RUSSIA’S law banning the promotion of “gay propaganda” to minors has forced an adults only-rating onto upcoming video game The Sims 4 for its depictions of same-sex relationships.
The immensely popular video game series puts the player in control of a “Sim”, an avatar who is able to build and decorate a house, work a job, look after pets, and have intimate relationships and children.
Games industry commentators have identified a number of elements within the game that could possibly breach Russia’s gay propaganda laws. Both opposite-sex and same-sex couples within the game may date, have sex, marry and have children.
In Australia, most games in The Sims series have received an M rating, usually for “sexual references”, recommended for people over 15 years but available without restrictions. In most countries games in the series have received a “teen” rating or equivalent.

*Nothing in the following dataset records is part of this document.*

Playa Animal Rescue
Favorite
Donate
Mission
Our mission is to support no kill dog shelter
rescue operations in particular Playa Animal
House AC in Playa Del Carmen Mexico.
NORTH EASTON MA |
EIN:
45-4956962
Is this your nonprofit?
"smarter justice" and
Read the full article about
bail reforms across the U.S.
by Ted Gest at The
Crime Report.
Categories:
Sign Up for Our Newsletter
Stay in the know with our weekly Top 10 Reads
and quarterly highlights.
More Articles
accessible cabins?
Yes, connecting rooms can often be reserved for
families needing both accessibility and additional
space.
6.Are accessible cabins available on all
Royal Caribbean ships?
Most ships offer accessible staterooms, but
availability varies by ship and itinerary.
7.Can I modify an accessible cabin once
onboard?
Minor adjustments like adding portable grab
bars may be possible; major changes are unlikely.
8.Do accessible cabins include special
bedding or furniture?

The past week has seen a focus on depictions of same-sex relationships in video games, with Nintendo apologising for omitting same-sex marriage from its upcoming game Tomodachi Life.

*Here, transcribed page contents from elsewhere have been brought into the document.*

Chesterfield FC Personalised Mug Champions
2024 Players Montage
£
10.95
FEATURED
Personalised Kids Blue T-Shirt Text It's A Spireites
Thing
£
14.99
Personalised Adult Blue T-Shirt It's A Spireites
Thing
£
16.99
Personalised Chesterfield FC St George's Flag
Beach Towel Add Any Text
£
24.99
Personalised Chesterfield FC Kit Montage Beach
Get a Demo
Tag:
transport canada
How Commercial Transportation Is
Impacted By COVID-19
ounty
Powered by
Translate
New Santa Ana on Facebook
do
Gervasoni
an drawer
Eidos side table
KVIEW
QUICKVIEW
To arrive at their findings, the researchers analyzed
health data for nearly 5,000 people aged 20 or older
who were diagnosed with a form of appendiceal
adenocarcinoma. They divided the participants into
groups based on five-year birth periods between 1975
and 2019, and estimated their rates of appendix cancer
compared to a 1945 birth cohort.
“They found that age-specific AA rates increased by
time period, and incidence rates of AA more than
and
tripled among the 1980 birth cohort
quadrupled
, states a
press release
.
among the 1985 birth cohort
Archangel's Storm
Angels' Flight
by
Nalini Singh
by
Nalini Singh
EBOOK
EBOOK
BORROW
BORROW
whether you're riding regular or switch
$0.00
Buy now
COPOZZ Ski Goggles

The Japanese game company came under fire for exclusively allowing opposite-sex marriages in the game, but has now said if there are further entries in the series they will be more inclusive.

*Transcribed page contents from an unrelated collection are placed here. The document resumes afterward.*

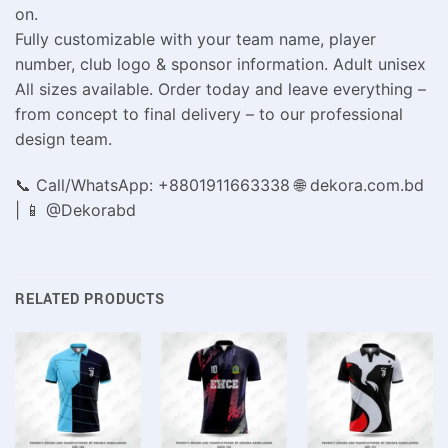
on.
Fully customizable with your team name, player
number, club logo & sponsor information. Adult unisex
All sizes available. Order today and leave everything –
from concept to final delivery – to our professional
design team.
📞 Call/WhatsApp: +8801911663338 🌐 dekora.com.bd
| 📱 @Dekorabd
RELATED PRODUCTS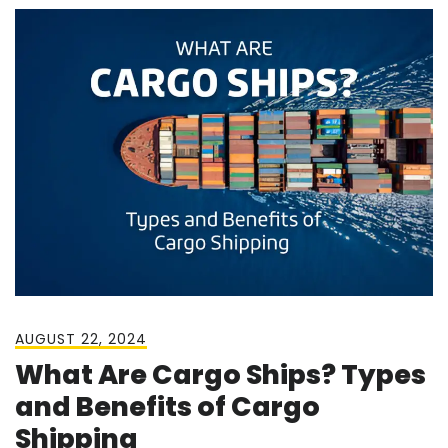
AUGUST 22, 2024
What Are Cargo Ships? Types
and Benefits of Cargo
Shipping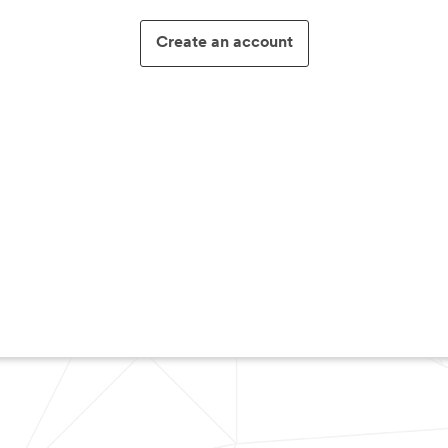
Create an account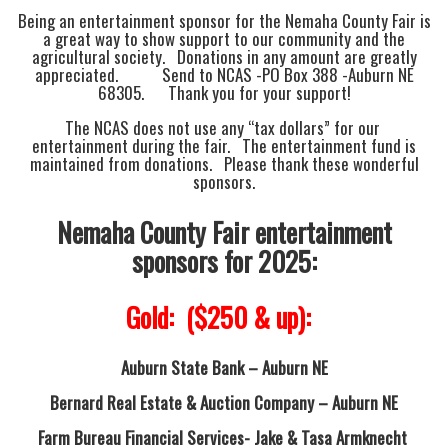
Being an entertainment sponsor for the Nemaha County Fair is
a great way to show support to our community and the
agricultural society. Donations in any amount are greatly
appreciated. Send to NCAS -PO Box 388 -Auburn NE
68305. Thank you for your support!
The NCAS does not use any “tax dollars” for our
entertainment during the fair. The entertainment fund is
maintained from donations. Please thank these wonderful
sponsors.
Nemaha County Fair entertainment
sponsors for 2025:
Gold: ($250 & up):
Auburn State Bank – Auburn NE
Bernard Real Estate & Auction Company – Auburn NE
Farm Bureau Financial Services-
Jake & Tasa Armknecht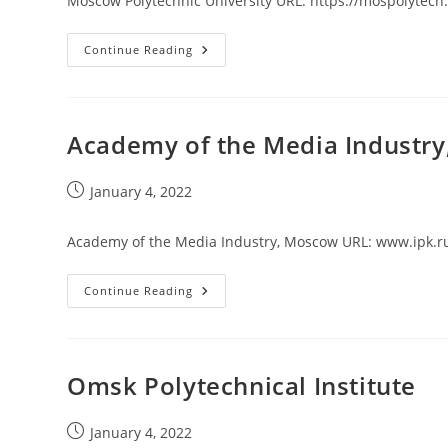
Moscow Polytechnic University URL: https://mospolytech
Moscow
Continue Reading
Polytechnic
University
Academy of the Media Industr
Post
January 4, 2022
published:
Academy of the Media Industry, Moscow URL: www.ipk.r
Academy
Continue Reading
Of
The
Media
Industry,
Moscow
Omsk Polytechnical Institute
Post
January 4, 2022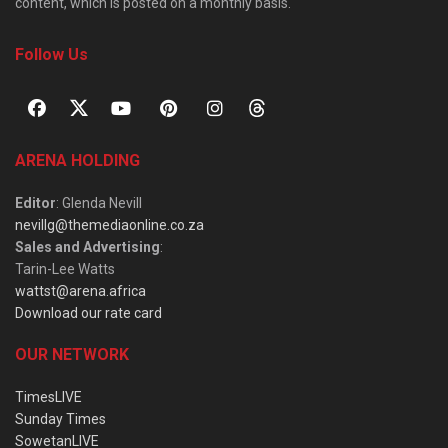
content, which is posted on a monthly basis.
Follow Us
ARENA HOLDING
Editor
: Glenda Nevill
nevillg@themediaonline.co.za
Sales and Advertising
:
Tarin-Lee Watts
wattst@arena.africa
Download our rate card
OUR NETWORK
TimesLIVE
Sunday Times
SowetanLIVE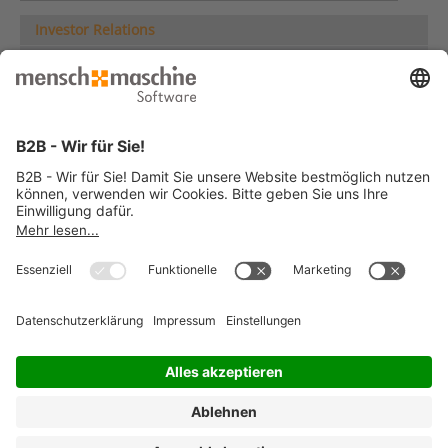
Investor Relations
Share
Company News
Company Presentation
Company Reports
Analyses
Multi-year Comparison
Group Overview
ESG Information
Corporate Governance
IR Service
Deutsche Version
© 2026 Mensch und Maschine -
Impressum
-
Datenschutz
-
Cookie
Consent Settings
-
AGB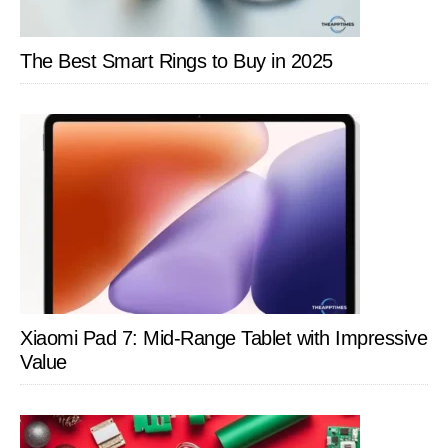
The Best Smart Rings to Buy in 2025
Xiaomi Pad 7: Mid-Range Tablet with Impressive
Value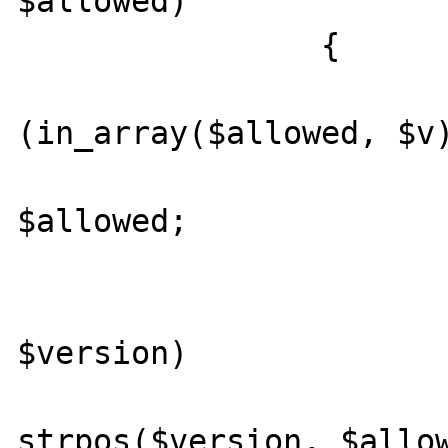
$allowed)

		{

			if
(in_array($allowed, $v)
				ret
$allowed;

			foreach ($v as
$version)

				if (0
strpos($version, $allow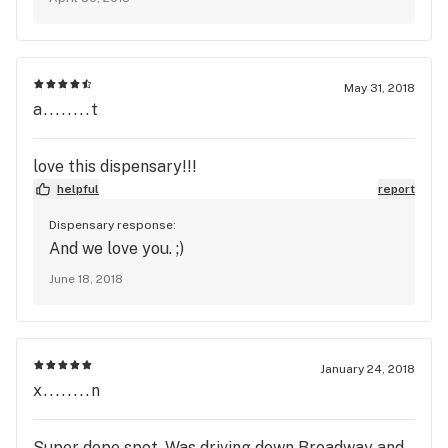
May 31, 2018
a........t
love this dispensary!!!
helpful
report
Dispensary response:
And we love you. ;)
June 18, 2018
January 24, 2018
x........n
Super dope spot. Was driving down Broadway and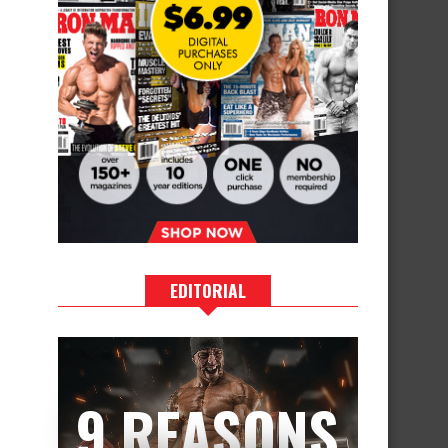
EDITORIAL
9 REASONS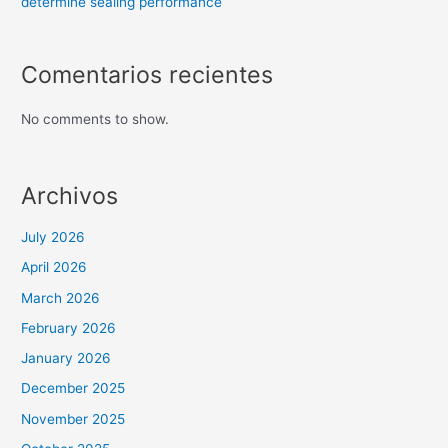
determine sealing performance
Comentarios recientes
No comments to show.
Archivos
July 2026
April 2026
March 2026
February 2026
January 2026
December 2025
November 2025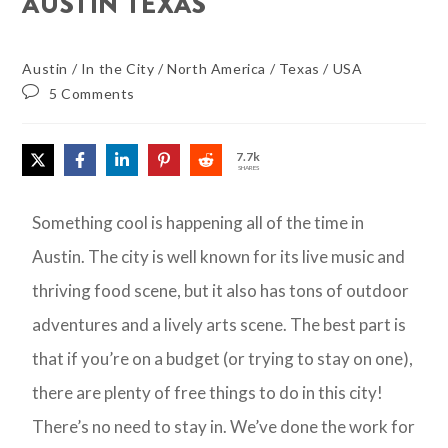
AUSTIN TEXAS
Austin
/
In the City
/
North America
/
Texas
/
USA
5 Comments
7.7k
SHARES
Something cool is happening all of the time in
Austin. The city is well known for its live music and
thriving food scene, but it also has tons of outdoor
adventures and a lively arts scene. The best part is
that if you’re on a budget (or trying to stay on one),
there are plenty of free things to do in this city!
There’s no need to stay in. We’ve done the work for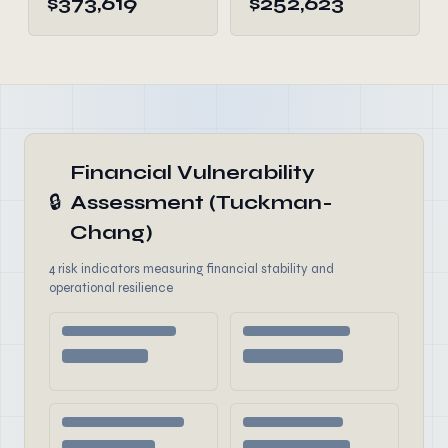
$373,619
$252,623
Financial Vulnerability
🔒
Assessment (Tuckman-
Chang)
4 risk indicators measuring financial stability and
operational resilience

“At Nintendo, dedication has always meant going beyond the games to promote a sense of community, and to share a spirit of fun and joy. We are committed to advancing our longtime company values of fun and entertainment for everyone,” the company said in a statement.
“We pledge that if we create a next installment in the Tomodachi series, we will strive to design a game-play experience from the ground up that is more inclusive, and better represents all players.”
LGBTI groups around the world criticised the Japanese game company for initially responding to the criticisms by implying they didn’t want to make a “political statement” with the game by including same-sex marriage.